Perhaps you are wondering how I could claim that a tiny 2 percent fee could end up costing you years off your retirement.

But I’m not the one making that claim. The U.S. Labor Department is. And so is Congress’ investigating arm, the Government Accountability Office.

In a study conducted during 2006, Congress found that a 1 percent increase in fees works out to a 17 percent decrease in retirement funds after 20 years. Here’s the example it used: $20,000 parked in a 401(k) earning a reasonable return for 20 years would be worth $70,500 if mutual-fund fees were 0.5 percent. Increase those fees to 1.5 percent, and the kitty sinks to $58,400.

As time goes by, the impact gets much worse. Using similar numbers, the Labor Department found that after 35 years, the same 1-percentage-point difference in fees can shrink a $227,000 kitty all the way down to $163,000 — nearly a 30 percent punishment. A difference like that can genuinely impact your quality of life at retirement — or simply force you to keep working. If you save a respectable $10,000 per year into your retirement, you’d have to work an extra five years to make up for the loss caused by that 1 percent fee difference.
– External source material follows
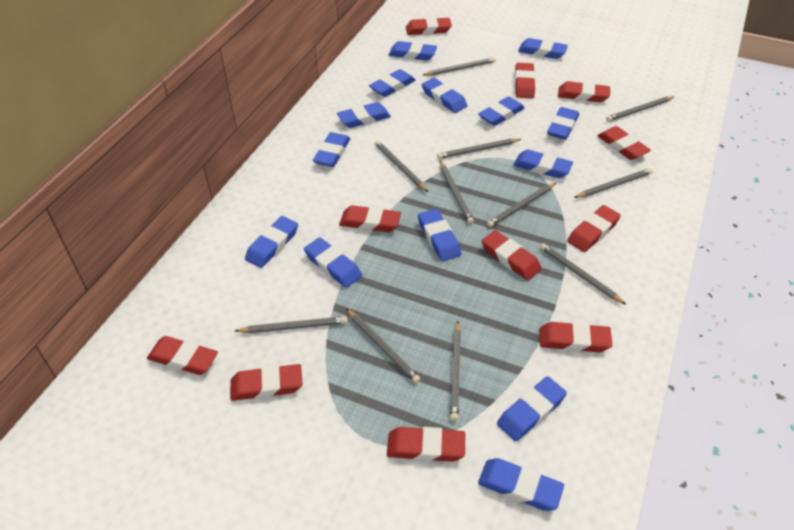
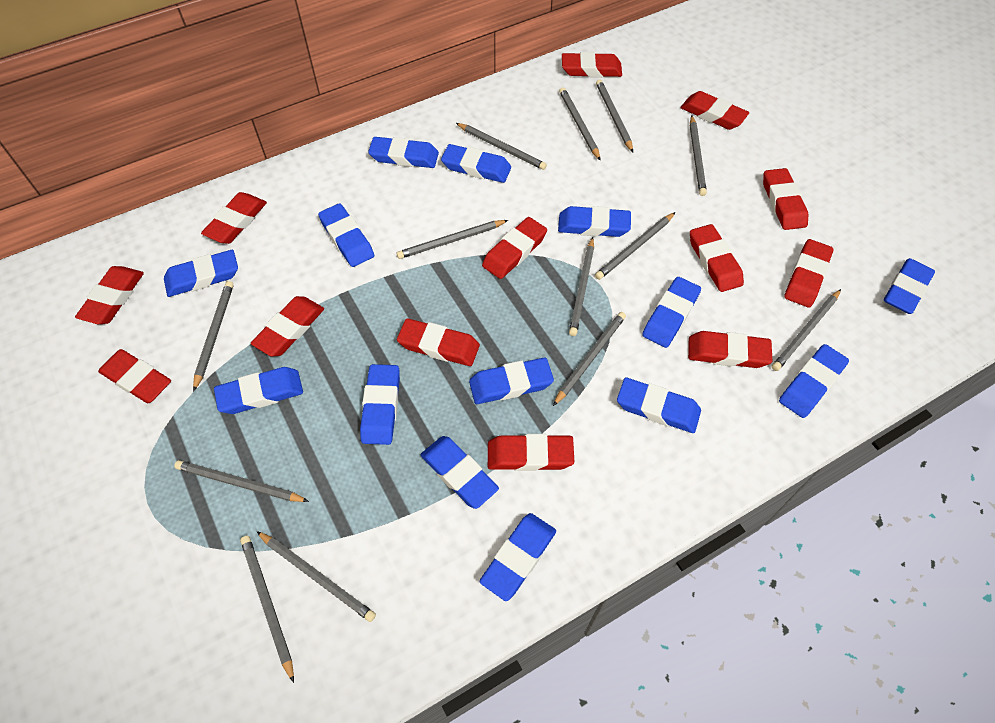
grey pencil: [235,316,347,333] [346,309,420,383] [374,140,428,192] [423,57,496,76] [437,139,521,159] [440,161,474,224] [450,321,461,421] [487,183,556,227] [540,243,627,305] [574,168,652,198] [606,96,675,122] = 11 -> [174,460,309,502] [193,281,234,392] [240,536,294,683] [256,531,376,622] [396,220,508,259] [456,123,547,170] [553,312,626,406] [559,87,601,161] [569,237,594,336] [595,212,675,280] [596,79,633,152] [690,115,707,196] [772,289,841,371] = 13
red eraser: [147,336,218,375] [230,364,302,401] [339,205,401,232] [387,427,465,462] [406,17,452,35] [481,230,542,280] [515,63,535,98] [540,322,612,352] [558,81,610,102] [567,205,621,252] [597,126,651,160] = 11 -> [75,266,144,324] [98,349,171,403] [201,192,267,244] [251,296,324,357] [397,319,480,366] [482,217,547,279] [488,434,574,471] [562,52,622,77] [680,91,749,130] [688,331,772,368] [690,224,744,292] [763,168,808,230] [784,239,833,308] = 13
Who gets hit the worst by these fees? Those who follow Wall Street’s advice and begin investing as soon as possible. Let’s go back to that precocious 20-year-old we’ve already mentioned, who began investing even before she could drink.

Taken cumulatively, a 20-year-old who makes a one-time investment and then lives to the ripe old age of 85 will find that fully 80 percent of the money generated by that investment goes to Wall Street, with only 20 percent left to our judicious investor. John Bogle, founder of Vanguard, tells this tale by using simple numbers: $1,000, invested at age 20, and never touched through age 85, assuming an 8 percent return each year, nets the investor $160,682 after 65 years. But subtracting a 2.5 percent cost of investing each year, the return shrinks to $34,250, with Wall Street taking $126,432 — that’s 79 percent to Wall Street, 21 percent to the investor.

Bogle calls this, fittingly, “The Tyranny of Compounding Costs.”

You can see a year-by-year breakdown of this on PBS’ Frontline website.